A better solution compared to foldable displays?

Admit it: smartphone designs are starting to become stale as the majority of brands are sticking to the tried-and-tested candy bar form factor. While there is still room for improvement—like the development of an under-display camera for a true bezel-less, notch-free experience, we are reaching a point of “perfecting” the candy bar form factor.

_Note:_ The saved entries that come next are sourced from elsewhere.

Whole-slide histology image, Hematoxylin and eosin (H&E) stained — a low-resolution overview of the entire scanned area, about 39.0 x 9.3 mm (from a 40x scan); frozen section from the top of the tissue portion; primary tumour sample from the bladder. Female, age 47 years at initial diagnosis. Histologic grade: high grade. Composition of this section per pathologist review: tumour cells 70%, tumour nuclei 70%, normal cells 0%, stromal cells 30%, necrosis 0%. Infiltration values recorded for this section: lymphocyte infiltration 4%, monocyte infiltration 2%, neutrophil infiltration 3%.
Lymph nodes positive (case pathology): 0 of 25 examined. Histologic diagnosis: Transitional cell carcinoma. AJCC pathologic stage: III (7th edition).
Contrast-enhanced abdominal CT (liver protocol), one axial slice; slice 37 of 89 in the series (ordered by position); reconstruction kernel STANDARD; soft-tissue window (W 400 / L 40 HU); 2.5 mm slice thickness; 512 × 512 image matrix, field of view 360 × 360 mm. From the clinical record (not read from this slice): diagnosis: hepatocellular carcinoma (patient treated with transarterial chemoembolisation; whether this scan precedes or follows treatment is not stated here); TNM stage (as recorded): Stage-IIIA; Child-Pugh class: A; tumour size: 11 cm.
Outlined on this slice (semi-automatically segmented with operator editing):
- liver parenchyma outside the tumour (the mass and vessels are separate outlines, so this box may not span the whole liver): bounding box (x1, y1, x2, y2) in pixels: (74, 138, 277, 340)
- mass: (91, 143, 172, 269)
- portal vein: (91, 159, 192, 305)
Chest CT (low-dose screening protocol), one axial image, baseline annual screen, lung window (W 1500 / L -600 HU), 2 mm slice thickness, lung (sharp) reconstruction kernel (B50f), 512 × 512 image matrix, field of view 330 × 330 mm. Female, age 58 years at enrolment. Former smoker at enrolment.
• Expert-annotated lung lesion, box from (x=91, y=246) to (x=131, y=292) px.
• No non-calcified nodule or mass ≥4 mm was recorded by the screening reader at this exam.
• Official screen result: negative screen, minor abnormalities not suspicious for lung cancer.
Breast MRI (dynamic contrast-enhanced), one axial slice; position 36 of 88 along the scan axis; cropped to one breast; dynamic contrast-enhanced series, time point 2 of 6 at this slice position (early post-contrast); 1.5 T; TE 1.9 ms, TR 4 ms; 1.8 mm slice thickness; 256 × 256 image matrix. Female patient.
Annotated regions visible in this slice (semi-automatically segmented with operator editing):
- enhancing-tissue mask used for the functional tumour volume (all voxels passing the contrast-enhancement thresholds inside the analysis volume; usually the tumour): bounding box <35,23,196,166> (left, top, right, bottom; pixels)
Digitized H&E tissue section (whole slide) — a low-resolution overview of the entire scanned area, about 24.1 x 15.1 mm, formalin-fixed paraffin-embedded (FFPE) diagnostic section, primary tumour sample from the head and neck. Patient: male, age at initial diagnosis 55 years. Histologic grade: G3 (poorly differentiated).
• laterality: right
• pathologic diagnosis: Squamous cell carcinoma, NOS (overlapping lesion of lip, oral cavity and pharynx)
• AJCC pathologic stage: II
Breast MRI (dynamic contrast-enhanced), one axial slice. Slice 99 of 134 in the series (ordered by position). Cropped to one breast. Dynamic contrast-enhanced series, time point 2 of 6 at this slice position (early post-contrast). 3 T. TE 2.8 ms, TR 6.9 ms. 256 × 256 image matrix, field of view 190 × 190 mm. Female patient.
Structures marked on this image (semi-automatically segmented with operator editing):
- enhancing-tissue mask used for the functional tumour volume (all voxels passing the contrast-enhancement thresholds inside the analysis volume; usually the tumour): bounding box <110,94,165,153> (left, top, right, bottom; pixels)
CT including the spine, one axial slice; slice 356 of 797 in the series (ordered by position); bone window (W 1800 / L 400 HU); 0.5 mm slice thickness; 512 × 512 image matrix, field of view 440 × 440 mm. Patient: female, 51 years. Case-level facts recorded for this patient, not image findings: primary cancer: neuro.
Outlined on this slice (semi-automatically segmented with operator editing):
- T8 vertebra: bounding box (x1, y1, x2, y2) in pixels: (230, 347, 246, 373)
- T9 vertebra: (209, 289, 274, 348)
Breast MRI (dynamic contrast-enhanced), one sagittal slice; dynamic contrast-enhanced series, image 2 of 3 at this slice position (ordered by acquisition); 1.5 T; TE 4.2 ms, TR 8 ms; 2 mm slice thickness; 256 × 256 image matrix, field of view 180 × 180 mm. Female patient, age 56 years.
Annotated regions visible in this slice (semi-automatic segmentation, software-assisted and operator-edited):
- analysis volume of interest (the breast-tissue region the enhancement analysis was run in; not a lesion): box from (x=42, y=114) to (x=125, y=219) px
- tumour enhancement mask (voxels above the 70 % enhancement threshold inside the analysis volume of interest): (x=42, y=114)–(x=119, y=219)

Up until last year, brands like Samsung, Huawei, and Motorola are exploring the possibilities of foldable displays—a tech that is still in its infancy as there are still issues that need to be addressed. While other brands are racing to perfect the foldable phone (the Galaxy Z Fold2 and Galaxy Z Flip are quite close to getting it right), LG decided to go a different approach: instead of foldable displays, why not develop a mechanism that lets you use the phone in BOTH landscape and portrait mode? Enter the LG Wing.

What makes this phone unique? Here’s a rundown:

That dual-screen, swivel form factor. While it looks like your typical candy bar smartphone with its notch-free 6.8-inch Full HD+ POLED display (with the 32-megapixel selfie snapper being a pop-up module), a quick flip transforms the said display into landscape mode and reveal a square 3.9-inch OLED display. At Swivel mode, the Wing takes on a T-shaped form factor, making it the most unique-looking smartphone in recent memory. In fact, it is more unique than the foldable phones we have been seeing as of late.

The many ways you can utilize the swivel design. The Wing’s form factor is definitely one of a kind, and LG is generous enough to provide for different use cases, Among the many examples LG presented during the launch include watching a video in landscape mode while having a space for reading comments or browsing other videos, being able to engage in a hands-free call while the phone provides for turn-by-turn navigation, and being able to edit videos in full screen with the necessary controls on the second screen. LG claims that there are infinite ways of utilizing the dual-screen concept, and it is interesting to see what users can do with the Wing.

It is not as heavy or bulky as you think. Despite the unusual mechanism and design, LG managed to make the Wing as light and as slim as possible while not compromising on durability. Despite having two mechanical parts (the pop-up cam and the swivel mechanism), the Wing weighs in at 260 grams and is under 11mm thick. For reference, the Galaxy S20 Ultra weighs at 220 grams and is under 9mm thick.

Durability is a concern here since you have multiple moving parts. Regardless of that, LG assured that they tested the mechanism to withstand over 200,000 swivels, and the same goes for the pop-up camera. LG goes as far as claiming that the Wing has passed MIL-STD-810G standards.

It has a gimbal of sorts. Like most modern smartphones, the Wing has a triple rear camera setup that comprises of a 64-megapixel main camera, 13-megapixel ultra-wide-angle camera, and a special 12-megapixel ultra-wide-angle camera that is used for the Wing’s gimbal mode. In this mode, the secondary screen shows the gimbal controls, prompting you to handle the Wing as if it was a camera on a gimbal. the 12-megapixel snapper comes with an array of sensors (LG describes it as Hexa motion sensor) that helps in delivering rock-solid footage without the bulk of an actual gimbal. We’re not sure how effective this approach is, but it is definitely going to give vivo’s X50 Pro a run for its money.

It is 5G ready. Like the Velvet, the Wing is a 5G-ready phone with its Snapdragon 765G processor that is paired with 8GB RAM, 256GB internal storage, and a 4000mAh battery with wireless charging. While it does not have an IP rating, LG said that they added a layer of water-repellant coating to all its components to help it resist splashes.

LG has yet revealed the official price of the Wing, but it will be available first in the US via Verizon, then via AT&T and T-Mobile later on. There’s no word yet if the Wing will be made available globally, but we hope LG does so—after all, it is not often that we see an unusual phone design that draws a lot of curiosity.